The leaders of the defunct White House debt commission Tuesday floated a new deficit-reduction plan and warned that President Obama’s legacy is riding on his ability to rein in runaway government spending.
Erskine Bowles, who was a chief of staff to President Clinton, and Alan K. Simpson, a former Republican senator from Wyoming, urged lawmakers to cancel the “mindless” $85 billion in spending cuts — known as sequesters — that are set to take effect in less than two weeks and embrace a $2.4 trillion deficit-reduction plan that demands that both parties put their “sacred cows” on the table.
“We need a grand bargain, and to get a grand bargain, both sides are going to have to move out of their comfort zones,” Mr.

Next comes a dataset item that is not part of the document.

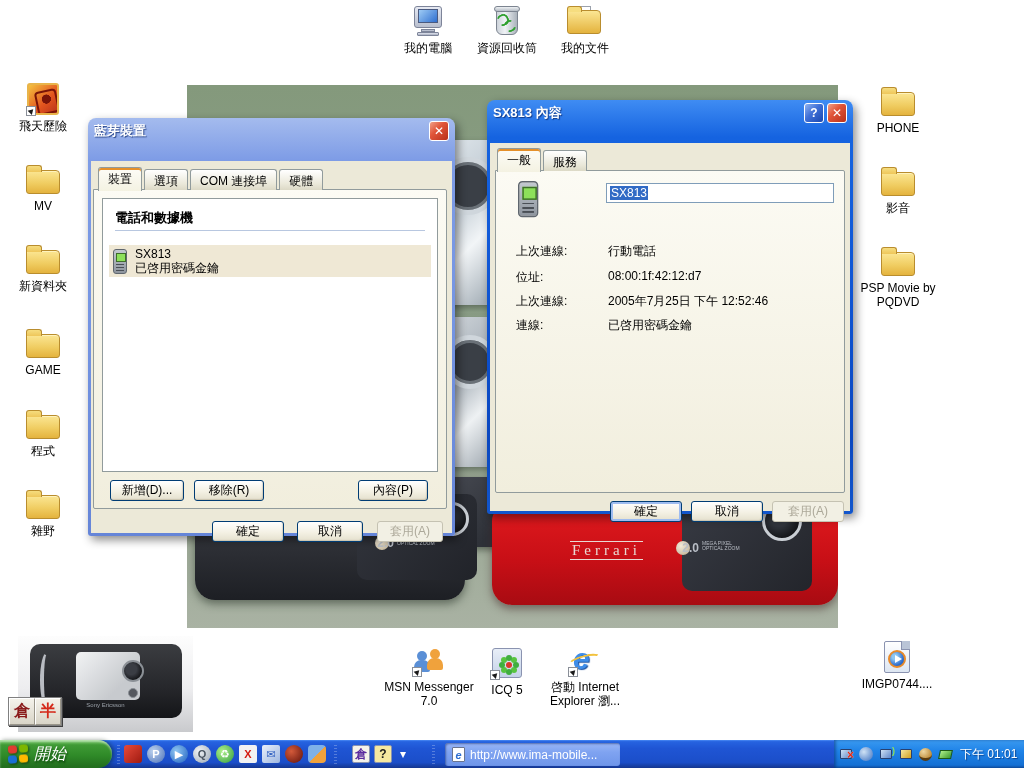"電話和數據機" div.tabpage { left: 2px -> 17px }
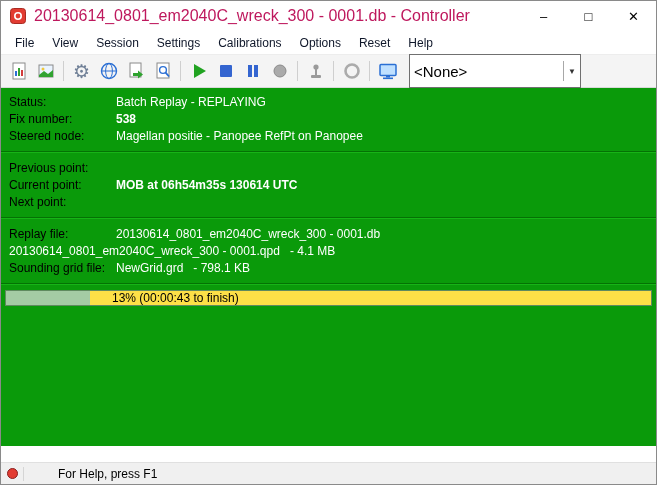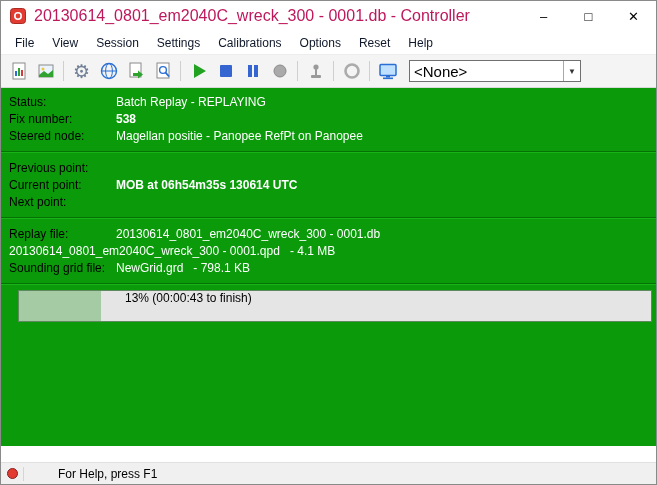"<None>" .dropdown { height: 22px -> 34px }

Bowles said at a morning breakfast sponsored by Politico.
The proposal calls for Republicans to accept higher taxes through tax reform and Democrats to accept deeper cuts to health care programs as well as lower cost-of-living increases for a number of federal programs, including Social Security.
“We have to convince Democrats that they have to do more on health care than they have been willing to do to date, and we have to convince Republicans that they have to be willing to do more on revenues than they have already done,” Mr. Bowles said.
Mr. Simpson said it is gut-check time for the Obama presidency.
“If he can’t cut the mustard with solvency of Social Security under honest appraisals of the trustees and he can’t get a handle on an automatic pilot rig of health care, he will have a failed presidency,” Mr. Simpson said.